During the inspection, the Registrar may take samples and seize plants, propagating material, substances, books, and records.4 Astonishingly, exceeding the narrow limits of the exceptions to breeders’ rights is criminalised on the one hand, and on the other, private commercial rights are afforded this latitude of legal protection, including the enlistment of SA’s already overburdened and strained criminal justice system.

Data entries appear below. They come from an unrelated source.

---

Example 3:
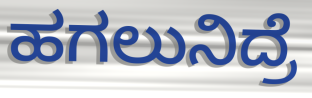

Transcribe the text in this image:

ಹಗಲುನಿದ್ರೆ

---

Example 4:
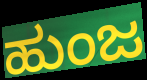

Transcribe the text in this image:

ಹುಂಜ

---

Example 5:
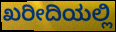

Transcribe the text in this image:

ಖರೀದಿಯಲ್ಲಿ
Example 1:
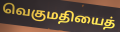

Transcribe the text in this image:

வெகுமதியைத்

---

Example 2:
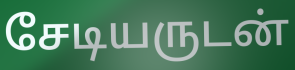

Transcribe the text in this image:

சேடியருடன்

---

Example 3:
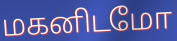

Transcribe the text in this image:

மகனிடமோ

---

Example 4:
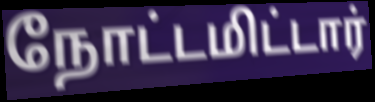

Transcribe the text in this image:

நோட்டமிட்டார்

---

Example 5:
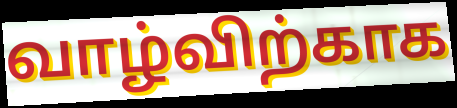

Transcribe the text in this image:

வாழ்விற்காக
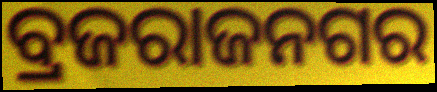
ବ୍ରଜରାଜନଗର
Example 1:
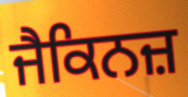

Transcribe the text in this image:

ਜੈਕਿਨਜ਼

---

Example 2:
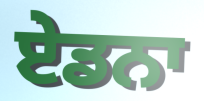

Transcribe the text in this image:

ਏਡਨਾ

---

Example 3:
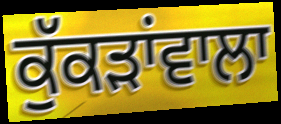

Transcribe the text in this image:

ਕੁੱਕੜਾਂਵਾਲਾ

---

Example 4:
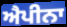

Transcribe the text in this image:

ਐਪੀਨਾ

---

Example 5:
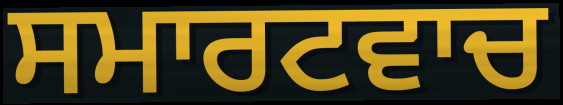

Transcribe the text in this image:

ਸਮਾਰਟਵਾਚ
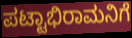
ಪಟ್ಟಾಭಿರಾಮನಿಗೆ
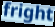
fright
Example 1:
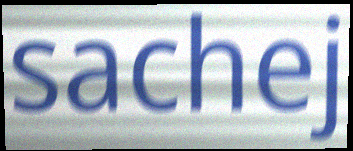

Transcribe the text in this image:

sachej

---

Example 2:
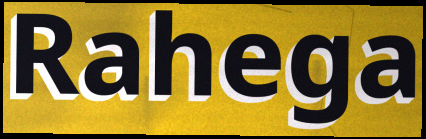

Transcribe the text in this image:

Rahega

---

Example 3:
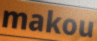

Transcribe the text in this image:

makou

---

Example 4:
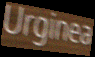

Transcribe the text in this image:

Urginea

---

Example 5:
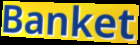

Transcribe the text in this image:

Banket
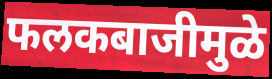
फलकबाजीमुळे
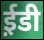
ई़डी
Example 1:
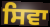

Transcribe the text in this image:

ਸਿਵਾ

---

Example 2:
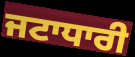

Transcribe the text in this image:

ਜਟਾਧਾਰੀ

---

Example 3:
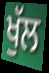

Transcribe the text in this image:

ਖੁੱਲ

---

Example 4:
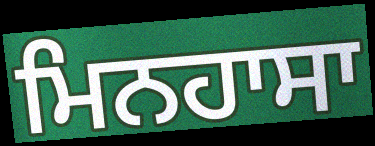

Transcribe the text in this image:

ਮਿਨਹਾਸਾ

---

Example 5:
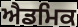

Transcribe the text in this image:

ਐਡਮਿਕ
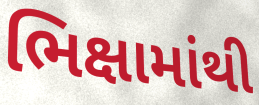
ભિક્ષામાંથી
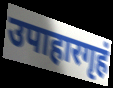
उपाहारगृहं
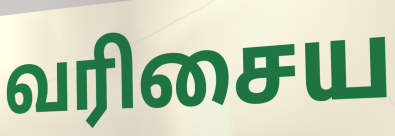
வரிசைய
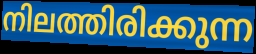
നിലത്തിരിക്കുന്ന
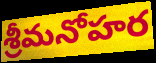
శ్రీమనోహర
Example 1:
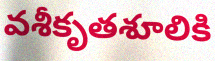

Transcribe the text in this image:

వశీకృతశూలికి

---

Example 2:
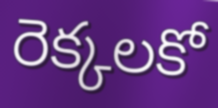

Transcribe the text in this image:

రెక్కలకో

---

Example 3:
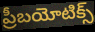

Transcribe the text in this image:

ప్రీబయోటిక్స్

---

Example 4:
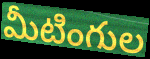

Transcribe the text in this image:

మీటింగుల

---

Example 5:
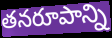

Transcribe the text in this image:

తనరూపాన్ని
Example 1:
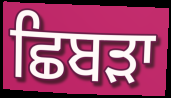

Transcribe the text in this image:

ਛਿਬੜਾ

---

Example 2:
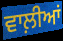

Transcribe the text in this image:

ਵਾਲ਼ੀਆਂ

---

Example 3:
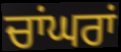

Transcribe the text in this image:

ਚਾਂਘਰਾਂ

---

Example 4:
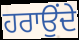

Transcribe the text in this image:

ਹਰਾਉਂਦੇ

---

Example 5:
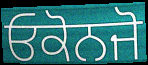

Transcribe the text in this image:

ਓਕੋਨਜੋ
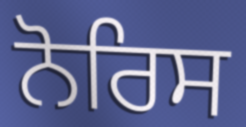
ਨੋਰਿਸ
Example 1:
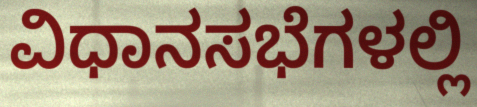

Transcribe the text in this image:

ವಿಧಾನಸಭೆಗಳಲ್ಲಿ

We are extremely disappointed by the inequity and injustices inherent in both the PBR Act and its Regulations, and specifically in their restricting farmers’ rights to seed and their rights to save, use, exchange, and sell seeds, including those from protected varieties. In SA, there are marginalised FMSS, made up of a large assembly of micro- or smallholder farmers who produce on the periphery, mainly to supplement household food supplies, based on farm-saved and -exchanged seed. Despite their marginalisation, smallholder farmers play a vital role in the conservation and development of agricultural biodiversity, food production, and consumption. However, farmer systems are not recognised, protected, supported, or strengthened in policies, laws, or programmes. They do not receive financial, institutional, or political support. The encroachment of seed laws such as the PBR Act and its Regulations is dismissive of FMSS, as they hugely restrict farmer seed systems from operating. This will affect rural lives and livelihoods considerably, as well as farmers’ ability to innovate and contribute to the development and maintenance of diversity. These laws also disappointingly lock out any possibilities for new discourses, processes, and frameworks that recognise, protect, strengthen, and support FMSS, to flourish.